WHAT IS REQUIRED: Please give the data again, starting at the line that has "neither, and what is its start time?" and stopping after the line that has "3:30 AM to 4:45 AM", with "hour lines" replaced by "hour gridlines" and nothing else changed.
## start
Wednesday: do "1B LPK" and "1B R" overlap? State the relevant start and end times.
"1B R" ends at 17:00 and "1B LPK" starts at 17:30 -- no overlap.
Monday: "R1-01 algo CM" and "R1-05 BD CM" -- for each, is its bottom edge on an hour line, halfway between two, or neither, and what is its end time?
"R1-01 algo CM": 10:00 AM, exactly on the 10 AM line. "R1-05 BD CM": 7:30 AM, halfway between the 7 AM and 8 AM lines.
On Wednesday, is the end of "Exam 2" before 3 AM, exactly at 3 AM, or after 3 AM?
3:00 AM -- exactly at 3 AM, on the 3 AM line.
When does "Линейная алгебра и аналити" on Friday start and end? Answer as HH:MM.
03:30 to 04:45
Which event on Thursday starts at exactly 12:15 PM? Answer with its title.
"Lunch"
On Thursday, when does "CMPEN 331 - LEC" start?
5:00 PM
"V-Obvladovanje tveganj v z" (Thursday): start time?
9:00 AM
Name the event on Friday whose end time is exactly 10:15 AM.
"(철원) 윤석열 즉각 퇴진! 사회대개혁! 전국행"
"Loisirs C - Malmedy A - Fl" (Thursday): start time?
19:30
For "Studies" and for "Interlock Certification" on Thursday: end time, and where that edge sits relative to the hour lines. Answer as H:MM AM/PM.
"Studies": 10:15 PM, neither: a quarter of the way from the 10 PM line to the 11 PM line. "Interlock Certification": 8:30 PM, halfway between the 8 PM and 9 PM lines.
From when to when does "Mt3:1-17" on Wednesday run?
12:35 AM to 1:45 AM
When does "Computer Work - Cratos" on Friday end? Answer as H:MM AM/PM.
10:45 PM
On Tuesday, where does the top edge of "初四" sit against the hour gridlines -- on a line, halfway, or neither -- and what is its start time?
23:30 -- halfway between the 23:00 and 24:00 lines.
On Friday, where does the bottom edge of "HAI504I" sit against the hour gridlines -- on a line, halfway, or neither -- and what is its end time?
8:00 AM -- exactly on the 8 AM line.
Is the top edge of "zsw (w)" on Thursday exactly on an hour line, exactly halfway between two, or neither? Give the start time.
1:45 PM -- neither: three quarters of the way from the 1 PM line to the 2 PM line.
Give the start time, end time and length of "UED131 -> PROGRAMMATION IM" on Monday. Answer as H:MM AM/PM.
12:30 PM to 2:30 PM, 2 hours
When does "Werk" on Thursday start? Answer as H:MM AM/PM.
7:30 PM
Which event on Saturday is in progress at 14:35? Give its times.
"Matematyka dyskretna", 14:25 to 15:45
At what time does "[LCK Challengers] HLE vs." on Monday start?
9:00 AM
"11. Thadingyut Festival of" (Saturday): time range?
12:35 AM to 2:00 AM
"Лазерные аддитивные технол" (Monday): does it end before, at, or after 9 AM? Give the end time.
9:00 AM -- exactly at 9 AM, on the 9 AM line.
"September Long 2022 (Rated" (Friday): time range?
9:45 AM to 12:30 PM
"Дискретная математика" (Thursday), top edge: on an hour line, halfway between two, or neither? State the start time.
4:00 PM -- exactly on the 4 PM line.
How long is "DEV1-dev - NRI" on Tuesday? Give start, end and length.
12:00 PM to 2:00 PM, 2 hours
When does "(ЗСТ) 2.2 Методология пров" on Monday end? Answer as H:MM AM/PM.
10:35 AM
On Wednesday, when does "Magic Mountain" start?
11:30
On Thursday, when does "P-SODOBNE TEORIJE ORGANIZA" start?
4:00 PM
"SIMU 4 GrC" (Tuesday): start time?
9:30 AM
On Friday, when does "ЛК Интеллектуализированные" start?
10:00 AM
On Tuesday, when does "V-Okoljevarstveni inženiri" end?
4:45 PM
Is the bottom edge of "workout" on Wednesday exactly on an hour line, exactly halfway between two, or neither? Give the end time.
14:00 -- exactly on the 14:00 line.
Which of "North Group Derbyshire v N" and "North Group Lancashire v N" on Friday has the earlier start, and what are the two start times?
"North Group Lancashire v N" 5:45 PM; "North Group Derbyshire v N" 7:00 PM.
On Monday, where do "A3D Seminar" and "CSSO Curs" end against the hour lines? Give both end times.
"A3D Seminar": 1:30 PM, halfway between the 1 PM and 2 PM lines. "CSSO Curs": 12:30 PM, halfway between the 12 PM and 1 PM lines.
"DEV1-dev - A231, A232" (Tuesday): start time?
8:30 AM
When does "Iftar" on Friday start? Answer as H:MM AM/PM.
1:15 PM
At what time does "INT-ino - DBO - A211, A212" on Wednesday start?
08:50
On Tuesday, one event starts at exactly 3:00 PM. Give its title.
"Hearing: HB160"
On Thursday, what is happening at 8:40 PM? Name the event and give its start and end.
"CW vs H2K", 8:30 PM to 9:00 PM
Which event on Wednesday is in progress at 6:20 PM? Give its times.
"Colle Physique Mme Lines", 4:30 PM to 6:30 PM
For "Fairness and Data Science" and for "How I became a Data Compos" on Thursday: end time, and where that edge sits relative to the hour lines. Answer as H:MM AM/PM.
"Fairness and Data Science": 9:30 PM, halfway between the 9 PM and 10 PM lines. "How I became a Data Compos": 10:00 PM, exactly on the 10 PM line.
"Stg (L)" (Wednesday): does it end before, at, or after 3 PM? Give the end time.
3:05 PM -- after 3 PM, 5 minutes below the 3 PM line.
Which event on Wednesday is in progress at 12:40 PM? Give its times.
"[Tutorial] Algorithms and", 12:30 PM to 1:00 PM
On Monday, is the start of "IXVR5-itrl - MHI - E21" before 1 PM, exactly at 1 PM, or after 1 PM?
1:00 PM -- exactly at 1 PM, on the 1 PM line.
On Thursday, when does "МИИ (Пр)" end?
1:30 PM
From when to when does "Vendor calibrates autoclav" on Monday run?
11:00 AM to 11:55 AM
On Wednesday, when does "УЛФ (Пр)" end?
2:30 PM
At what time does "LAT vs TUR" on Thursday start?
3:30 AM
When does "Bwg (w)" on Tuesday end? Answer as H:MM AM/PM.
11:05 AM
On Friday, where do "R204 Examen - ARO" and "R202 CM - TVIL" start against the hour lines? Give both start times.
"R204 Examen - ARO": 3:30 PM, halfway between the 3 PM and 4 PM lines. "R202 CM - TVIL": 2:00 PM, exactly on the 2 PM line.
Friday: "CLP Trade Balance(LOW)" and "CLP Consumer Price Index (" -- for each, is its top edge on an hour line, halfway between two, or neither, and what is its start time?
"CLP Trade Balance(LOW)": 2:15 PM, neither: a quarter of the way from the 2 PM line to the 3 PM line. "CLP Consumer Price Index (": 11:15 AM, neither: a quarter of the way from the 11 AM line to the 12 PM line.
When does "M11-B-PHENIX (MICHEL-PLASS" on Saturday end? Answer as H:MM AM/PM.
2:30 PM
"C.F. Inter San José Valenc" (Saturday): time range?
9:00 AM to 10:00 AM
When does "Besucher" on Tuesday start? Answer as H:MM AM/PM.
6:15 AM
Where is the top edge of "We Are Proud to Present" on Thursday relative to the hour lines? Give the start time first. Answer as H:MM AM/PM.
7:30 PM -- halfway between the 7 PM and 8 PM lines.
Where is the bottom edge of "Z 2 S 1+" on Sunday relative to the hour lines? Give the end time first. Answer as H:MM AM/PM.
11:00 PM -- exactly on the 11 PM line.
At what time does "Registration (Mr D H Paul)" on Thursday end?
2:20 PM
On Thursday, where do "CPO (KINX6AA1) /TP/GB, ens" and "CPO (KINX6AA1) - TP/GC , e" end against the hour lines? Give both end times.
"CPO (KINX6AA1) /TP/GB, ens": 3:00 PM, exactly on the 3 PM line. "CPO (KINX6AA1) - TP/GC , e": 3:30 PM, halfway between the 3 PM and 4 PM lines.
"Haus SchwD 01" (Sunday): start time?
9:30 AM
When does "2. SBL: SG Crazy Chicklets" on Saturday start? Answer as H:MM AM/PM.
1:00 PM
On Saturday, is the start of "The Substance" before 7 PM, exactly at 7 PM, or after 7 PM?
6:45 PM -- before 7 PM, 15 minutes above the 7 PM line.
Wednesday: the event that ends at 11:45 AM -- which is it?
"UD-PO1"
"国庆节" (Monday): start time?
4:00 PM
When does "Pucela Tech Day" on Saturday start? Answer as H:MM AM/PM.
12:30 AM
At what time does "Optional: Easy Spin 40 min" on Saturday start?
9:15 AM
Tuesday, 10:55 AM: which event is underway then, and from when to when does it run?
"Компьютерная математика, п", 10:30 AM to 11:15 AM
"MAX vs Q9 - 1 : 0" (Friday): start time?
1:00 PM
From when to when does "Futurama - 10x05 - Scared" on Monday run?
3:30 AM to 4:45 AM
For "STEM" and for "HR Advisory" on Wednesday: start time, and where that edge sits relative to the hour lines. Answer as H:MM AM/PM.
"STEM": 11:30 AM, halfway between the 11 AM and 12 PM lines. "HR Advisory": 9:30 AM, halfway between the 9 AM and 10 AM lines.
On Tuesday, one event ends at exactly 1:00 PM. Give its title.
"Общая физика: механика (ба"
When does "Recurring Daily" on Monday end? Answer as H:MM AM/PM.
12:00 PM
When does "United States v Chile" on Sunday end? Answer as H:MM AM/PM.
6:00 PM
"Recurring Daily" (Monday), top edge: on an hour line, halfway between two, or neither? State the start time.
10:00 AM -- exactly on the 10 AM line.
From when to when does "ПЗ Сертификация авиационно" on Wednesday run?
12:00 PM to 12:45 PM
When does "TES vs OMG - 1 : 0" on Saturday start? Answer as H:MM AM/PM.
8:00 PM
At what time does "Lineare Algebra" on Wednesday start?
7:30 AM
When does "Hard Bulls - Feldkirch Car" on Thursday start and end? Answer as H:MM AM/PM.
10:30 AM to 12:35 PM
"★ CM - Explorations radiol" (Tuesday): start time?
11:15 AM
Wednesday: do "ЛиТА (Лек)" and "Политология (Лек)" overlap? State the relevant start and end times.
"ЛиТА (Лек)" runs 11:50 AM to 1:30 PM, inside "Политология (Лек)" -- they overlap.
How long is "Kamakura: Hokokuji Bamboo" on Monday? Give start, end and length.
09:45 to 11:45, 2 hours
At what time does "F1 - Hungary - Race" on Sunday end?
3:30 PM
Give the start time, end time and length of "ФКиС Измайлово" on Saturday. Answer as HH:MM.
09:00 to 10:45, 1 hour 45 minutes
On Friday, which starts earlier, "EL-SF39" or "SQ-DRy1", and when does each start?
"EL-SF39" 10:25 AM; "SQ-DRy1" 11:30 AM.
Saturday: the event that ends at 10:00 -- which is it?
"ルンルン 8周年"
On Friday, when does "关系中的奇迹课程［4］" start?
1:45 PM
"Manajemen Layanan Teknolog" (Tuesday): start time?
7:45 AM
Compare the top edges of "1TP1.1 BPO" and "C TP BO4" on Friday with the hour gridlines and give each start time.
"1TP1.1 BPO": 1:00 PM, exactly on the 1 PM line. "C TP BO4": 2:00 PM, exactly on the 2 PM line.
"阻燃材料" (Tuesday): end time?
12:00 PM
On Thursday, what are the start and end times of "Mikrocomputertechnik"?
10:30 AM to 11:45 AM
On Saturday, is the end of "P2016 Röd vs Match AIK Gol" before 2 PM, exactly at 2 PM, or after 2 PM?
## end
ANSWER TO THIS TASK:
Friday: "CLP Trade Balance(LOW)" and "CLP Consumer Price Index (" -- for each, is its top edge on an hour line, halfway between two, or neither, and what is its start time?
"CLP Trade Balance(LOW)": 2:15 PM, neither: a quarter of the way from the 2 PM line to the 3 PM line. "CLP Consumer Price Index (": 11:15 AM, neither: a quarter of the way from the 11 AM line to the 12 PM line.
When does "M11-B-PHENIX (MICHEL-PLASS" on Saturday end? Answer as H:MM AM/PM.
2:30 PM
"C.F. Inter San José Valenc" (Saturday): time range?
9:00 AM to 10:00 AM
When does "Besucher" on Tuesday start? Answer as H:MM AM/PM.
6:15 AM
Where is the top edge of "We Are Proud to Present" on Thursday relative to the hour gridlines? Give the start time first. Answer as H:MM AM/PM.
7:30 PM -- halfway between the 7 PM and 8 PM lines.
Where is the bottom edge of "Z 2 S 1+" on Sunday relative to the hour gridlines? Give the end time first. Answer as H:MM AM/PM.
11:00 PM -- exactly on the 11 PM line.
At what time does "Registration (Mr D H Paul)" on Thursday end?
2:20 PM
On Thursday, where do "CPO (KINX6AA1) /TP/GB, ens" and "CPO (KINX6AA1) - TP/GC , e" end against the hour gridlines? Give both end times.
"CPO (KINX6AA1) /TP/GB, ens": 3:00 PM, exactly on the 3 PM line. "CPO (KINX6AA1) - TP/GC , e": 3:30 PM, halfway between the 3 PM and 4 PM lines.
"Haus SchwD 01" (Sunday): start time?
9:30 AM
When does "2. SBL: SG Crazy Chicklets" on Saturday start? Answer as H:MM AM/PM.
1:00 PM
On Saturday, is the start of "The Substance" before 7 PM, exactly at 7 PM, or after 7 PM?
6:45 PM -- before 7 PM, 15 minutes above the 7 PM line.
Wednesday: the event that ends at 11:45 AM -- which is it?
"UD-PO1"
"国庆节" (Monday): start time?
4:00 PM
When does "Pucela Tech Day" on Saturday start? Answer as H:MM AM/PM.
12:30 AM
At what time does "Optional: Easy Spin 40 min" on Saturday start?
9:15 AM
Tuesday, 10:55 AM: which event is underway then, and from when to when does it run?
"Компьютерная математика, п", 10:30 AM to 11:15 AM
"MAX vs Q9 - 1 : 0" (Friday): start time?
1:00 PM
From when to when does "Futurama - 10x05 - Scared" on Monday run?
3:30 AM to 4:45 AM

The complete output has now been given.